Dengan keberaniannya, ia mengingatkan kita bahwa menolak demi kebenaran bukanlah kejahatan, melainkan panggilan hati nurani.
Pada akhirnya, kematian Vian mengajarkan bahwa pembangunan sejati bukanlah soal gedung-gedung tinggi atau angka-angka pertumbuhan ekonomi, melainkan soal martabat manusia, kelestarian alam, dan keadilan sosial.
Penolakan yang lahir dari keresahan masyarakat tidak boleh dipandang sebagai ancaman, tetapi sebagai undangan untuk memperbaiki arah pembangunan.
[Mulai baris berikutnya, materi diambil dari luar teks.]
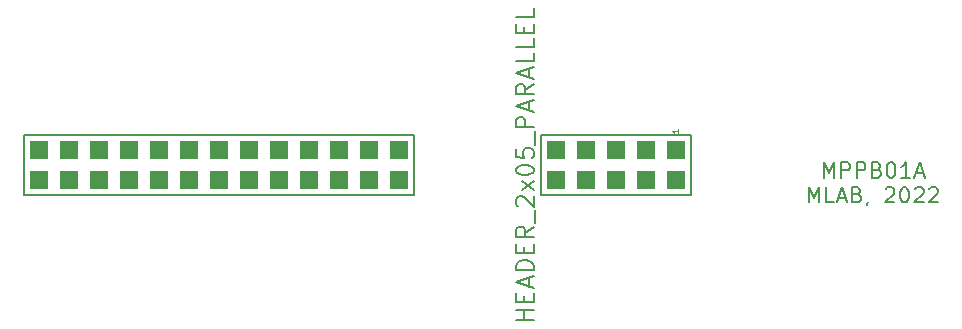
<source format=gbr>
%TF.GenerationSoftware,KiCad,Pcbnew,6.0.4-6f826c9f35~116~ubuntu20.04.1*%
%TF.CreationDate,2022-05-14T18:47:08+00:00*%
%TF.ProjectId,MPPB01B,4d505042-3031-4422-9e6b-696361645f70,**%
%TF.SameCoordinates,Original*%
%TF.FileFunction,Legend,Top*%
%TF.FilePolarity,Positive*%
%FSLAX46Y46*%
G04 Gerber Fmt 4.6, Leading zero omitted, Abs format (unit mm)*
G04 Created by KiCad (PCBNEW 6.0.4-6f826c9f35~116~ubuntu20.04.1) date 2022-05-14 18:47:08*
%MOMM*%
%LPD*%
G01*
G04 APERTURE LIST*
%ADD10C,0.150000*%
%ADD11C,0.050000*%
%ADD12R,1.524000X1.524000*%
G04 APERTURE END LIST*
D10*
X82441428Y3998405D02*
X82441428Y5298405D01*
X82874761Y4369834D01*
X83308095Y5298405D01*
X83308095Y3998405D01*
X83927142Y3998405D02*
X83927142Y5298405D01*
X84422380Y5298405D01*
X84546190Y5236500D01*
X84608095Y5174596D01*
X84670000Y5050786D01*
X84670000Y4865072D01*
X84608095Y4741262D01*
X84546190Y4679358D01*
X84422380Y4617453D01*
X83927142Y4617453D01*
X85227142Y3998405D02*
X85227142Y5298405D01*
X85722380Y5298405D01*
X85846190Y5236500D01*
X85908095Y5174596D01*
X85970000Y5050786D01*
X85970000Y4865072D01*
X85908095Y4741262D01*
X85846190Y4679358D01*
X85722380Y4617453D01*
X85227142Y4617453D01*
X86960476Y4679358D02*
X87146190Y4617453D01*
X87208095Y4555548D01*
X87270000Y4431739D01*
X87270000Y4246024D01*
X87208095Y4122215D01*
X87146190Y4060310D01*
X87022380Y3998405D01*
X86527142Y3998405D01*
X86527142Y5298405D01*
X86960476Y5298405D01*
X87084285Y5236500D01*
X87146190Y5174596D01*
X87208095Y5050786D01*
X87208095Y4926977D01*
X87146190Y4803167D01*
X87084285Y4741262D01*
X86960476Y4679358D01*
X86527142Y4679358D01*
X88074761Y5298405D02*
X88198571Y5298405D01*
X88322380Y5236500D01*
X88384285Y5174596D01*
X88446190Y5050786D01*
X88508095Y4803167D01*
X88508095Y4493643D01*
X88446190Y4246024D01*
X88384285Y4122215D01*
X88322380Y4060310D01*
X88198571Y3998405D01*
X88074761Y3998405D01*
X87950952Y4060310D01*
X87889047Y4122215D01*
X87827142Y4246024D01*
X87765238Y4493643D01*
X87765238Y4803167D01*
X87827142Y5050786D01*
X87889047Y5174596D01*
X87950952Y5236500D01*
X88074761Y5298405D01*
X89746190Y3998405D02*
X89003333Y3998405D01*
X89374761Y3998405D02*
X89374761Y5298405D01*
X89250952Y5112691D01*
X89127142Y4988881D01*
X89003333Y4926977D01*
X90241428Y4369834D02*
X90860476Y4369834D01*
X90117619Y3998405D02*
X90550952Y5298405D01*
X90984285Y3998405D01*
X81172380Y1905405D02*
X81172380Y3205405D01*
X81605714Y2276834D01*
X82039047Y3205405D01*
X82039047Y1905405D01*
X83277142Y1905405D02*
X82658095Y1905405D01*
X82658095Y3205405D01*
X83648571Y2276834D02*
X84267619Y2276834D01*
X83524761Y1905405D02*
X83958095Y3205405D01*
X84391428Y1905405D01*
X85258095Y2586358D02*
X85443809Y2524453D01*
X85505714Y2462548D01*
X85567619Y2338739D01*
X85567619Y2153024D01*
X85505714Y2029215D01*
X85443809Y1967310D01*
X85320000Y1905405D01*
X84824761Y1905405D01*
X84824761Y3205405D01*
X85258095Y3205405D01*
X85381904Y3143500D01*
X85443809Y3081596D01*
X85505714Y2957786D01*
X85505714Y2833977D01*
X85443809Y2710167D01*
X85381904Y2648262D01*
X85258095Y2586358D01*
X84824761Y2586358D01*
X86186666Y1967310D02*
X86186666Y1905405D01*
X86124761Y1781596D01*
X86062857Y1719691D01*
X87672380Y3081596D02*
X87734285Y3143500D01*
X87858095Y3205405D01*
X88167619Y3205405D01*
X88291428Y3143500D01*
X88353333Y3081596D01*
X88415238Y2957786D01*
X88415238Y2833977D01*
X88353333Y2648262D01*
X87610476Y1905405D01*
X88415238Y1905405D01*
X89220000Y3205405D02*
X89343809Y3205405D01*
X89467619Y3143500D01*
X89529523Y3081596D01*
X89591428Y2957786D01*
X89653333Y2710167D01*
X89653333Y2400643D01*
X89591428Y2153024D01*
X89529523Y2029215D01*
X89467619Y1967310D01*
X89343809Y1905405D01*
X89220000Y1905405D01*
X89096190Y1967310D01*
X89034285Y2029215D01*
X88972380Y2153024D01*
X88910476Y2400643D01*
X88910476Y2710167D01*
X88972380Y2957786D01*
X89034285Y3081596D01*
X89096190Y3143500D01*
X89220000Y3205405D01*
X90148571Y3081596D02*
X90210476Y3143500D01*
X90334285Y3205405D01*
X90643809Y3205405D01*
X90767619Y3143500D01*
X90829523Y3081596D01*
X90891428Y2957786D01*
X90891428Y2833977D01*
X90829523Y2648262D01*
X90086666Y1905405D01*
X90891428Y1905405D01*
X91386666Y3081596D02*
X91448571Y3143500D01*
X91572380Y3205405D01*
X91881904Y3205405D01*
X92005714Y3143500D01*
X92067619Y3081596D01*
X92129523Y2957786D01*
X92129523Y2833977D01*
X92067619Y2648262D01*
X91324761Y1905405D01*
X92129523Y1905405D01*
%TO.C,P11*%
X57878571Y-8067142D02*
X56378571Y-8067142D01*
X57092857Y-8067142D02*
X57092857Y-7210000D01*
X57878571Y-7210000D02*
X56378571Y-7210000D01*
X57092857Y-6495714D02*
X57092857Y-5995714D01*
X57878571Y-5781428D02*
X57878571Y-6495714D01*
X56378571Y-6495714D01*
X56378571Y-5781428D01*
X57450000Y-5210000D02*
X57450000Y-4495714D01*
X57878571Y-5352857D02*
X56378571Y-4852857D01*
X57878571Y-4352857D01*
X57878571Y-3852857D02*
X56378571Y-3852857D01*
X56378571Y-3495714D01*
X56450000Y-3281428D01*
X56592857Y-3138571D01*
X56735714Y-3067142D01*
X57021428Y-2995714D01*
X57235714Y-2995714D01*
X57521428Y-3067142D01*
X57664285Y-3138571D01*
X57807142Y-3281428D01*
X57878571Y-3495714D01*
X57878571Y-3852857D01*
X57092857Y-2352857D02*
X57092857Y-1852857D01*
X57878571Y-1638571D02*
X57878571Y-2352857D01*
X56378571Y-2352857D01*
X56378571Y-1638571D01*
X57878571Y-138571D02*
X57164285Y-638571D01*
X57878571Y-995714D02*
X56378571Y-995714D01*
X56378571Y-424285D01*
X56450000Y-281428D01*
X56521428Y-210000D01*
X56664285Y-138571D01*
X56878571Y-138571D01*
X57021428Y-210000D01*
X57092857Y-281428D01*
X57164285Y-424285D01*
X57164285Y-995714D01*
X58021428Y147143D02*
X58021428Y1290000D01*
X56521428Y1575715D02*
X56450000Y1647143D01*
X56378571Y1790000D01*
X56378571Y2147143D01*
X56450000Y2290000D01*
X56521428Y2361429D01*
X56664285Y2432858D01*
X56807142Y2432858D01*
X57021428Y2361429D01*
X57878571Y1504286D01*
X57878571Y2432858D01*
X57878571Y2932858D02*
X56878571Y3718572D01*
X56878571Y2932858D02*
X57878571Y3718572D01*
X56378571Y4575715D02*
X56378571Y4718572D01*
X56450000Y4861429D01*
X56521428Y4932858D01*
X56664285Y5004286D01*
X56950000Y5075715D01*
X57307142Y5075715D01*
X57592857Y5004286D01*
X57735714Y4932858D01*
X57807142Y4861429D01*
X57878571Y4718572D01*
X57878571Y4575715D01*
X57807142Y4432858D01*
X57735714Y4361429D01*
X57592857Y4290000D01*
X57307142Y4218572D01*
X56950000Y4218572D01*
X56664285Y4290000D01*
X56521428Y4361429D01*
X56450000Y4432858D01*
X56378571Y4575715D01*
X56378571Y6432858D02*
X56378571Y5718572D01*
X57092857Y5647143D01*
X57021428Y5718572D01*
X56950000Y5861429D01*
X56950000Y6218572D01*
X57021428Y6361429D01*
X57092857Y6432858D01*
X57235714Y6504286D01*
X57592857Y6504286D01*
X57735714Y6432858D01*
X57807142Y6361429D01*
X57878571Y6218572D01*
X57878571Y5861429D01*
X57807142Y5718572D01*
X57735714Y5647143D01*
X58021428Y6790000D02*
X58021428Y7932858D01*
X57878571Y8290000D02*
X56378571Y8290000D01*
X56378571Y8861429D01*
X56450000Y9004286D01*
X56521428Y9075715D01*
X56664285Y9147143D01*
X56878571Y9147143D01*
X57021428Y9075715D01*
X57092857Y9004286D01*
X57164285Y8861429D01*
X57164285Y8290000D01*
X57450000Y9718572D02*
X57450000Y10432858D01*
X57878571Y9575715D02*
X56378571Y10075715D01*
X57878571Y10575715D01*
X57878571Y11932858D02*
X57164285Y11432858D01*
X57878571Y11075715D02*
X56378571Y11075715D01*
X56378571Y11647143D01*
X56450000Y11790000D01*
X56521428Y11861429D01*
X56664285Y11932858D01*
X56878571Y11932858D01*
X57021428Y11861429D01*
X57092857Y11790000D01*
X57164285Y11647143D01*
X57164285Y11075715D01*
X57450000Y12504286D02*
X57450000Y13218572D01*
X57878571Y12361429D02*
X56378571Y12861429D01*
X57878571Y13361429D01*
X57878571Y14575715D02*
X57878571Y13861429D01*
X56378571Y13861429D01*
X57878571Y15790000D02*
X57878571Y15075715D01*
X56378571Y15075715D01*
X57092857Y16290000D02*
X57092857Y16790000D01*
X57878571Y17004286D02*
X57878571Y16290000D01*
X56378571Y16290000D01*
X56378571Y17004286D01*
X57878571Y18361429D02*
X57878571Y17647143D01*
X56378571Y17647143D01*
D11*
X70126190Y8103858D02*
X70126190Y7818143D01*
X70126190Y7961000D02*
X69626190Y7961000D01*
X69697619Y7913381D01*
X69745238Y7865762D01*
X69769047Y7818143D01*
D10*
%TO.C,P7*%
X14710000Y7580000D02*
X47730000Y7580000D01*
X14710000Y2500000D02*
X14710000Y7580000D01*
X47730000Y7580000D02*
X47730000Y2500000D01*
X47730000Y2500000D02*
X14710000Y2500000D01*
%TO.C,P11*%
X71170000Y2500000D02*
X58470000Y2500000D01*
X58470000Y7580000D02*
X71170000Y7580000D01*
X71170000Y7580000D02*
X71170000Y2500000D01*
X58470000Y2500000D02*
X58470000Y7580000D01*
%TD*%
D12*
%TO.C,P7*%
X46460000Y6310000D03*
X46460000Y3770000D03*
X43920000Y6310000D03*
X43920000Y3770000D03*
X41380000Y6310000D03*
X41380000Y3770000D03*
X38840000Y6310000D03*
X38840000Y3770000D03*
X36300000Y6310000D03*
X36300000Y3770000D03*
X33760000Y6310000D03*
X33760000Y3770000D03*
X31220000Y6310000D03*
X31220000Y3770000D03*
X28680000Y6310000D03*
X28680000Y3770000D03*
X26140000Y6310000D03*
X26140000Y3770000D03*
X23600000Y6310000D03*
X23600000Y3770000D03*
X21060000Y6310000D03*
X21060000Y3770000D03*
X18520000Y6310000D03*
X18520000Y3770000D03*
X15980000Y6310000D03*
X15980000Y3770000D03*
%TD*%
%TO.C,P11*%
X69900000Y6310000D03*
X69900000Y3770000D03*
X67360000Y6310000D03*
X67360000Y3770000D03*
X64820000Y6310000D03*
X64820000Y3770000D03*
X62280000Y6310000D03*
X62280000Y3770000D03*
X59740000Y6310000D03*
X59740000Y3770000D03*
%TD*%
M02*

</source>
Maka jelaslah: penolakan bukanlah kejahatan. Yang justru menjadi kejahatan adalah ketika negara menutup ruang dialog, ketika suara rakyat diabaikan, dan ketika keberanian untuk melindungi pembela lingkungan hilang.
Tragedi Vian harus menjadi panggilan untuk membangun sistem yang lebih adil, transparan, dan manusiawi demi masyarakat, demi bumi, dan demi generasi yang akan datang.